Ned Bratts. (Published in Dramatic Idyls, first series, 1879; written at Splügen.) The story is taken from The Life and Death of Mr. Badman, by John Bunyan, the author of the Pilgrim’s Progress, and published in London 1680. “At a Summer Assizes holden at Hartfort, while the Judge was sitting upon the Bench, comes this old Tod into the Court, cloathed in a green suit, with a Leathern Girdle in his hand, his bosom open and all in a dung sweat, as if he had run for his Life; and being come in, he spake aloud as follows: ‘My Lord,’ said he, ‘Here is the veriest rogue that breathes upon the face of the earth. I have been a thief from a child; when I was but a little one I gave myself to rob orchards, and to do other such-like wicked things, and I have continued a thief ever since. My Lord, there has not been a robbery committed these many years, so many miles of this place, but I have either been at it, or privy to it.’ The Judge thought the fellow was mad, but after some conference with some of the Justices, they agreed to indict him; and so they did, of several felonious actions, to all which he heartily confessed Guilty, and so was hanged with his wife at the same time.” In the poem, Ned Bratts, the scene is laid at Bedford. The assizes are held on a broiling day in June; the court-house is crammed; horse stealers, rogues, puritans and preachers are being tried and sentenced, when through the barriers there burst Publican Ned Bratts and Tabitha his wife, loudly confessing they were the “worst couple, rogue and quean, unhanged,” and detailing the various high crimes and misdemeanours of which they had long been guilty. He tells of the laces they had bought of the Tinker in the Bedford cage, and of

“His girl,—the blind young chit who hawks about his wares”;

tells of the Book which the girl gave him, the Book her father wrote in prison, which told of “Christmas” [he meant “Christian”]. “Christmas was meant for me,” he says,—he must get rid of his burden and hurry from “Destruction,” which to him is Bedford town. So fearful are the converted couple that they will fall again into their old sins, and so miss Heaven’s gate, they beg the judges to

“Sentence our guilty selves; so, hang us out of hand!”

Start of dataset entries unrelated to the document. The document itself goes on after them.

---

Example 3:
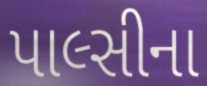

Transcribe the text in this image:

પાલ્સીના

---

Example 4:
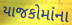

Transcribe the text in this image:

યાજકોમાંના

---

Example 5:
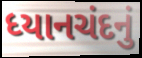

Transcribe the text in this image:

ધ્યાનચંદનું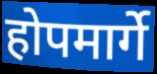
होपमार्गेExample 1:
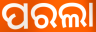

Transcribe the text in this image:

ପରଲା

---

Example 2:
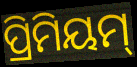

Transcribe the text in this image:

ପ୍ରିମିୟମ୍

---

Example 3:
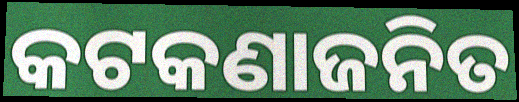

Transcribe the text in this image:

କଟକଣାଜନିତ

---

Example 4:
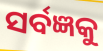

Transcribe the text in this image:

ସର୍ବଜ୍ଞକୁ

Ned sank upon his knees in the old court-house, while his wife Tab wheezed a hoarse “Do hang us, please!” The Lord Chief Justice wondered what judge ever had such a case before him since the world began, and having thought the matter over, said—

“Hanging you both deserve, hanged both shall be this day!”

And so they were.

Never the Time and the Place. (Jocoseria, 1883.) It is impossible to doubt that in this exquisite poem is enshrined the memory of Mrs. Browning. Joy and beauty are all around, time and place are all that heart could wish, but the loved one is absent, and nothing can fill her place. Yet beyond the reach of storms and stranger they will meet! The eternal value of human love is again asserted in this poem.

Norbert. (In a Balcony.) The young man with whom the Queen has fallen in love, but whose heart is given to Constance.

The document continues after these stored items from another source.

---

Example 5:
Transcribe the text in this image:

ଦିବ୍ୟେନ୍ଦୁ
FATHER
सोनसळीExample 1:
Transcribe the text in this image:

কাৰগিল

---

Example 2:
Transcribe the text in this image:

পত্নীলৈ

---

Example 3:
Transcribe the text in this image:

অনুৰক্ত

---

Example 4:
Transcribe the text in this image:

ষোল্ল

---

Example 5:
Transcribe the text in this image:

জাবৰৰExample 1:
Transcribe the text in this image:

“Not with my Soul Love.” The tenth lyric in Ferishtah’s Fancies begins with these words.

Now. (Asolando, 1889.) The value of “the quintessential moment,” a theme on which Mr. Browning frequently dilates, is emphasized in this poem—

“The moment eternal—just that and nothing more,”

when the assurance comes that love has been definitely won despite of time future and time past.

Nude in Art, The, is defended by the poet in Francis Furini and The Lady and the Painter.